Two proposals put forward by conservative-leaning groups did not get enough votes to pass. One called for an audit of the company’s “impact on civil rights and non-discrimination” and referred to “anti-racist programs that purport to establish ‘racial/social equity’” as “deeply racist”. The other asked for more information about the company’s lobbying activities.

Several of the proposals touched on the deep existential conflict taking place between Twitter users, employees, and shareholders. While shareholders on one side lash out at the company for what they see as too liberal a policy and bias against conservatives (for which there is no reliable evidence), others say the company fails to protect users from harassment, abuse and abuse. misinformation.

Musk’s “free speech” edict -which has indicated that it will govern the company if it takes over, without offering details- It has only fueled the conflict.

Musk had promised that taking over Twitter would allow him to rid the social media platform of its annoying “spam bots”. But he has been arguing, without presenting evidence, that there might be too many of those automated accounts for the deal to go through.

Elon Musk, founder and CEO of Tesla (REUTERS / Aly Song)

The sharp turn of the richest man in the world does not make much sense, except as a tactic to scuttle or renegotiate an agreement that is becoming more and more expensive, experts said last week. The fact that the whole thing is playing out publicly – on Twitter, no less – only adds to the chaos that has been a constant in Musk’s offer, even before he made it.

In early May, the mercurial billionaire tweeted that the deal was “in suspense” because he wanted to pinpoint the number of spam and fake accounts on the social media platform after stating that Twitter’s own estimate is too low.

Experts say Musk can’t unilaterally suspend the deal, though that hasn’t stopped him from acting as if he could. If he pulls out, he could have to pay a $1 billion breakup fee. On the other hand, Twitter could sue Musk to force him to go through with the deal, though experts think that’s highly unlikely.

The uncertainty has weighed on Twitter’s stock. Investor concerns about the social media sector have dragged stocks lower this year. Late on Monday, Snap, which runs the Snapchat app, which includes fading messages and special video effects, issued a dire earnings warning, saying “the macroeconomic environment has deteriorated faster and faster than anticipated.” Since last month.

Social media companies compete for the same pool of ad money that is increasingly under threat from rising inflation and also from changes at Apple that may restrict the information social media platforms can collect about users, a huge selling point for advertisers.

Shares of Snap Inc. plunged 43% on Tuesday, though they recovered some of the loss on Wednesday, rising almost 12% to $14.31.

Shares of Twitter were up $1.09, or 3%, at $36.83 in early afternoon trading Wednesday. Musk has agreed to pay $54.20 per share.

Mark Zuckerberg, founder of Facebook (REUTERS/Stephen Lam)

At their own annual meeting of shareholders on Wednesday, Facebook’s parent company, Meta Platforms, and its founding CEO, Mark Zuckerberg, faced heated criticism from shareholders.

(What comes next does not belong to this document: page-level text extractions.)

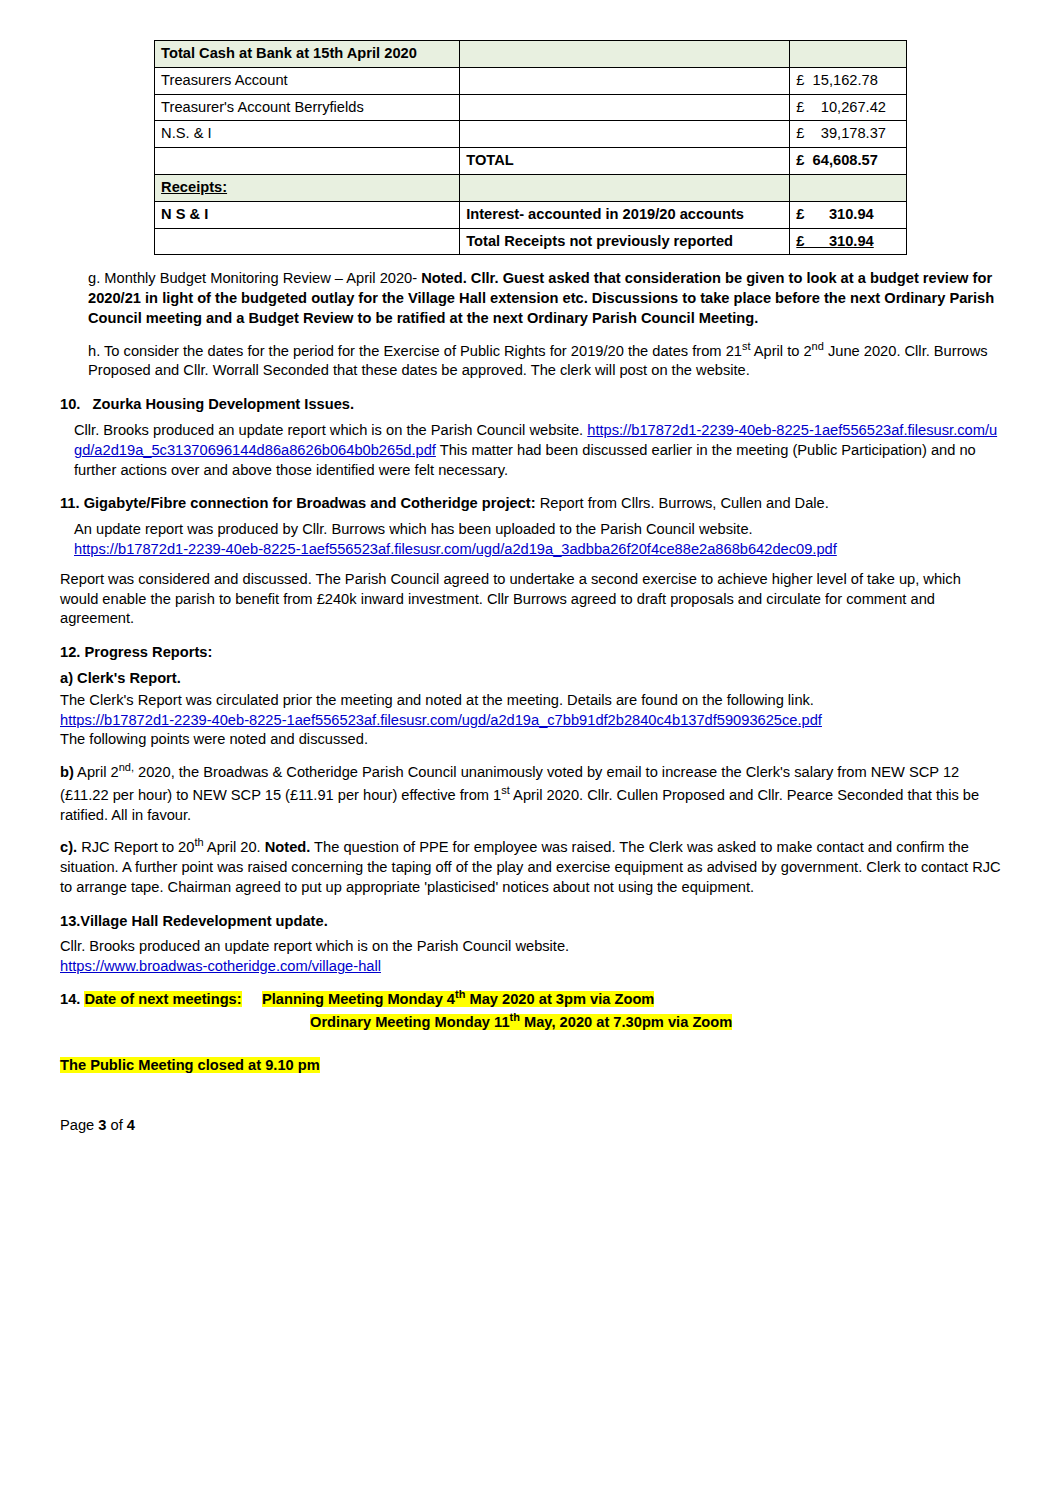| Total Cash at Bank at 15th April 2020 | | |
| Treasurers Account | | £ 15,162.78 |
| Treasurer's Account Berryfields | | £ 10,267.42 |
| N.S. & I | | £ 39,178.37 |
| | TOTAL | £ 64,608.57 |
| Receipts: | | |
| N S & I | Interest- accounted in 2019/20 accounts | £ 310.94 |
| | Total Receipts not previously reported | £ 310.94 |
g. Monthly Budget Monitoring Review – April 2020- Noted. Cllr. Guest asked that consideration be given to look at a budget review for 2020/21 in light of the budgeted outlay for the Village Hall extension etc. Discussions to take place before the next Ordinary Parish Council meeting and a Budget Review to be ratified at the next Ordinary Parish Council Meeting.
h. To consider the dates for the period for the Exercise of Public Rights for 2019/20 the dates from 21st April to 2nd June 2020. Cllr. Burrows Proposed and Cllr. Worrall Seconded that these dates be approved. The clerk will post on the website.
10. Zourka Housing Development Issues.
Cllr. Brooks produced an update report which is on the Parish Council website. https://b17872d1-2239-40eb-8225-1aef556523af.filesusr.com/ugd/a2d19a_5c31370696144d86a8626b064b0b265d.pdf This matter had been discussed earlier in the meeting (Public Participation) and no further actions over and above those identified were felt necessary.
11. Gigabyte/Fibre connection for Broadwas and Cotheridge project: Report from Cllrs. Burrows, Cullen and Dale.
An update report was produced by Cllr. Burrows which has been uploaded to the Parish Council website.
https://b17872d1-2239-40eb-8225-1aef556523af.filesusr.com/ugd/a2d19a_3adbba26f20f4ce88e2a868b642dec09.pdf
Report was considered and discussed. The Parish Council agreed to undertake a second exercise to achieve higher level of take up, which would enable the parish to benefit from £240k inward investment. Cllr Burrows agreed to draft proposals and circulate for comment and agreement.
12. Progress Reports:
a) Clerk's Report.
The Clerk's Report was circulated prior the meeting and noted at the meeting. Details are found on the following link.
https://b17872d1-2239-40eb-8225-1aef556523af.filesusr.com/ugd/a2d19a_c7bb91df2b2840c4b137df59093625ce.pdf
The following points were noted and discussed.
b) April 2nd, 2020, the Broadwas & Cotheridge Parish Council unanimously voted by email to increase the Clerk's salary from NEW SCP 12 (£11.22 per hour) to NEW SCP 15 (£11.91 per hour) effective from 1st April 2020. Cllr. Cullen Proposed and Cllr. Pearce Seconded that this be ratified. All in favour.
c). RJC Report to 20th April 20. Noted. The question of PPE for employee was raised. The Clerk was asked to make contact and confirm the situation. A further point was raised concerning the taping off of the play and exercise equipment as advised by government. Clerk to contact RJC to arrange tape. Chairman agreed to put up appropriate 'plasticised' notices about not using the equipment.
13.Village Hall Redevelopment update.
Cllr. Brooks produced an update report which is on the Parish Council website.
https://www.broadwas-cotheridge.com/village-hall
14. Date of next meetings: Planning Meeting Monday 4th May 2020 at 3pm via Zoom
Ordinary Meeting Monday 11th May, 2020 at 7.30pm via Zoom
The Public Meeting closed at 9.10 pm
Page 3 of 4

Criticism focused on Facebook’s algorithms, lax controls on disinformation and hateful content that disgruntled shareholders say they have undermined democracy, caused murder and mayhem and have had a corrosive effect on children.

The discontent inspired a series of proposals that they intend to require Meta to submit to more independent oversight of Facebook, Instagram and their other products, while reducing the power of Zuckerbergwhose majority stake in the company led an outraged shareholder to lambast him as an “elitist oligarch” during the 70-minute meeting.

But none of the 12 proposals received more than 30% support, according to preliminary results announced on Wednesday. This lopsided outcome largely reflects Zuckerberg’s tight grip on his majority stake in a company he famously created in a Harvard dorm almost 20 years ago.

The president of Meta, as well as its CEO, and the other eight directors of the company also received a support of more than 90% to continue in their positions. The overwhelming support came just days after a major New York pension fund that owns Meta shares said it would vote against the directors in protest.